* GIVEN PASSAGE:
::::::::::

# Aurora Assault Marines and Dread



## odinsgrandson (Jun 9, 2009)

Well, here they are. I don't know that I need to say much else.


----------



## Bane_of_Kings (Oct 28, 2009)

Great work, that looks awesome. Any more?


----------



## Dakingofchaos (Sep 29, 2009)

i must say, well done! but where are the jump packs from? they dont look like the gw ones  plus rep anyway man!


----------



## Midge913 (Oct 21, 2010)

Nice work as usual! Love the tones in the green, absolutely captivating!+rep


----------



## Otep (Mar 18, 2008)

i believe the jump packs are from maxi mini (spelling?) 

i really dig the green you painted... looks like you spent alot of time blending


----------



## Grins1878 (May 10, 2010)

::::::::::

* TASK STATEMENT:
Pick up the forum thread above about the painted Aurora Assault Marines and Dread at the point where it stops, and keep it going.

* DATA EXTRACT:
::::::::::

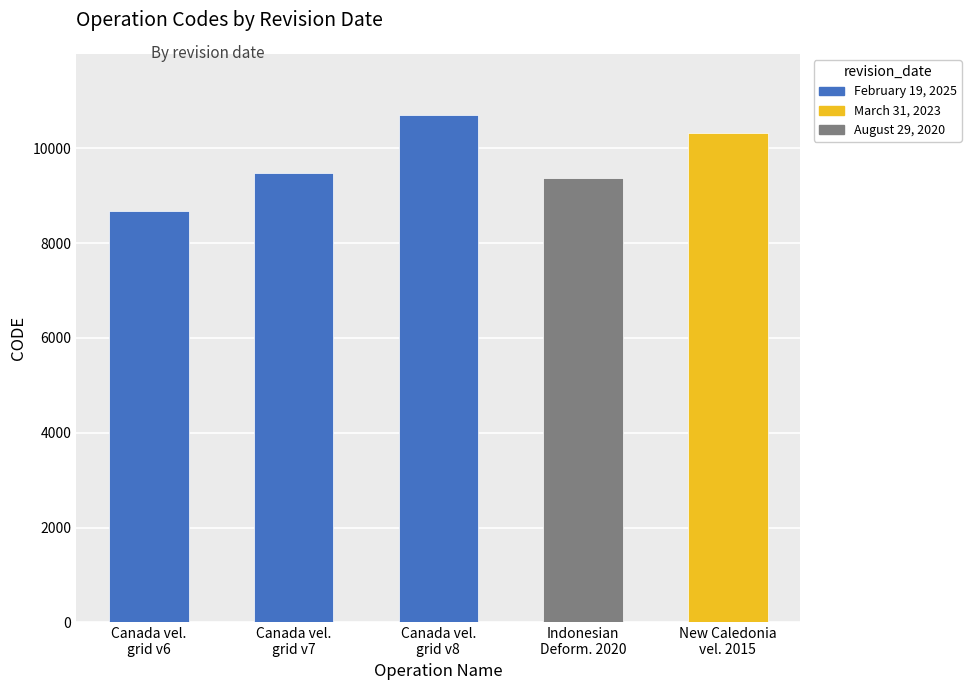

Reading left to right, list all the values displayed in this chart.

Canada velocity grid v6=8676	Canada velocity grid v7=9483	Canada velocity grid v8=10707	Indonesian Deformation Model 2020=9375	New Caledonia velocity model 2015=10323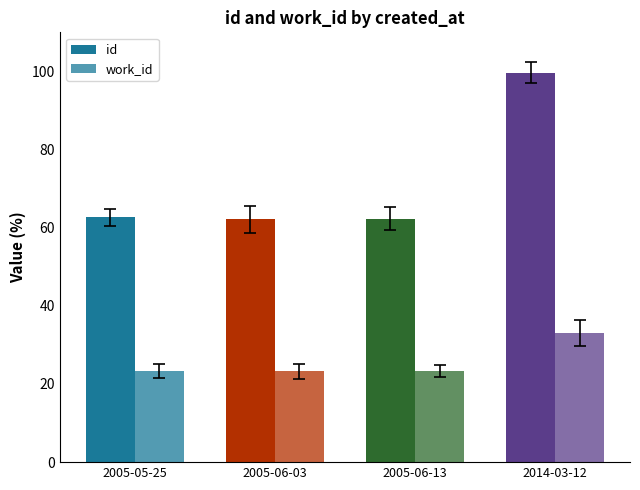

Does the chart contain stacked bars?

No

::::::::::

* RESULT:
That's proper stunning brushwork that pal! Nice to see a different chapter too 

+repititis!


----------



## odinsgrandson (Jun 9, 2009)

Max Mini sounds right on the jump packs, but I'm not really sure myself. My client sent them to me.

As for more of these guys, my favorites so far are the Terminators (I posted them up here a little while ago). I already have an Aurora Chapter section of my gallery, and it will be expanding as we go.


----------



## yapyap23 (Jul 18, 2010)

WOW. That's so cool!!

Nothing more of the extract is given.